- **課題**
イラク増派をめぐる国会質疑の記事を、最後の文の後から書き継げ。

- **抜粋**
----

赤嶺氏は、この間の政府の答弁で、航空自衛隊の空輸活動のうち、米軍支援が約九割に達していることが明らかになったと追及。安倍晋三首相は「安全を確保することで、人道支援が円滑に行われる。支援の中身が変わっていくことは当然ありうる」と述べ、米軍支援が中心という実態を認めました。
赤嶺氏は、ブッシュ米大統領が発表した増派部隊約二万九千人のうち、政府が人道復興支援だという「地方復興チーム」は、わずか百二十九人であり、ほとんどが戦闘部隊だと指摘。さらに米軍は、ホームページ掲載の「航空作戦の概要」で、B1爆撃機やF16戦闘機による爆撃を含む航空作戦を、連日四十―五十回も展開している事実も示しました。
この追及に久間章生防衛相も「(増派部隊が)治安維持が主たる内容になっているのは間違いない」と認めました。
赤嶺氏は、開戦以降のイラク人死者数が、イラク保健省の発表でも約十五万人に達することもあげ、「イラクの復興に逆行する自衛隊の派兵は、ただちに中止すべきだ」と求めました。
泥沼イラク 打開簡単でない
米軍増派で麻生外相
日本政府が支持を表明したブッシュ米政権によるイラク増派方針について麻生太郎外相は、十四日の衆院イラク特別委員会で「(泥沼のイラク情勢を改善できる)見通しは、そんな簡単にはいかない」と答弁し、情勢打開の見通しもないまま、支持表明したことが明らかになりました。日本共産党の赤嶺政賢議員の追及への答弁。

----

[保存されたデータ項目]
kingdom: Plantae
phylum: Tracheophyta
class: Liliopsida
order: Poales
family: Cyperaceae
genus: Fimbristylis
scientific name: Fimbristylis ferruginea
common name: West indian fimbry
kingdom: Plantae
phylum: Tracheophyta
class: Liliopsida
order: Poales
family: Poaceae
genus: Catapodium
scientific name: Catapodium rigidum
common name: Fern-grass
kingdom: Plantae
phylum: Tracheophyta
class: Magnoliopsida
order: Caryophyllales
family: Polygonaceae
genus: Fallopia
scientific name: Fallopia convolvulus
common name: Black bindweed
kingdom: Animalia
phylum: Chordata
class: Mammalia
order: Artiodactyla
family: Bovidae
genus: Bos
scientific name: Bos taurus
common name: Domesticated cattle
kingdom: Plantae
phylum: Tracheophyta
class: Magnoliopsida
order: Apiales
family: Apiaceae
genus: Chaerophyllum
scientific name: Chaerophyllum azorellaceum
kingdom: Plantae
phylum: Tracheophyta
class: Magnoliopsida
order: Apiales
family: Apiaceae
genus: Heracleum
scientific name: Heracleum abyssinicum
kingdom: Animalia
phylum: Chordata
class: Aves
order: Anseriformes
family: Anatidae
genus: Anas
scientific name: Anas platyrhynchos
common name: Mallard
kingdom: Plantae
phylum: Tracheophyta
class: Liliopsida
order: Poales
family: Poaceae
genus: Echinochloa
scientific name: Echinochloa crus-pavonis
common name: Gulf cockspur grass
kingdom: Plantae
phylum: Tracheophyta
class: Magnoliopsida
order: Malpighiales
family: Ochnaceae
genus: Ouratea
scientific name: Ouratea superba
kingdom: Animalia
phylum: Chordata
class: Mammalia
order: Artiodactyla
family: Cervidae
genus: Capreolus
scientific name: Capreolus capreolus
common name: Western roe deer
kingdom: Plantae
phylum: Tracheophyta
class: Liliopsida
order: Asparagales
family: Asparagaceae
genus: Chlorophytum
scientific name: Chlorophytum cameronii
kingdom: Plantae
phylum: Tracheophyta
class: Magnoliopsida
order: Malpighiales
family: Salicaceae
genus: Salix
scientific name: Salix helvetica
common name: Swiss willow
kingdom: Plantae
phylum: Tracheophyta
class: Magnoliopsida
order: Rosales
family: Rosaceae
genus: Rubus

----

- **解答**
また麻生外相は「(増派によって)ただちに結果が得られるのか、判断できるものを持っていない」とも答弁しました。
ブッシュ米政権は今年一月、「イラク新政策」を発表し、米軍部隊二万人以上の増派によって、事態を軍事的に打開する方針を打ち出しました。このなかでブッシュ大統領は、これまでの失敗の原因として「イラクと米国の十分な兵力がなかった」ことを挙げ、増派方針を合理化しています。
赤嶺氏が「この認識に日本政府も同意するのか」とただしたのに対し、塩崎恭久官房長官は「それは米国の判断だ」と述べ、日本政府の立場を示せませんでした。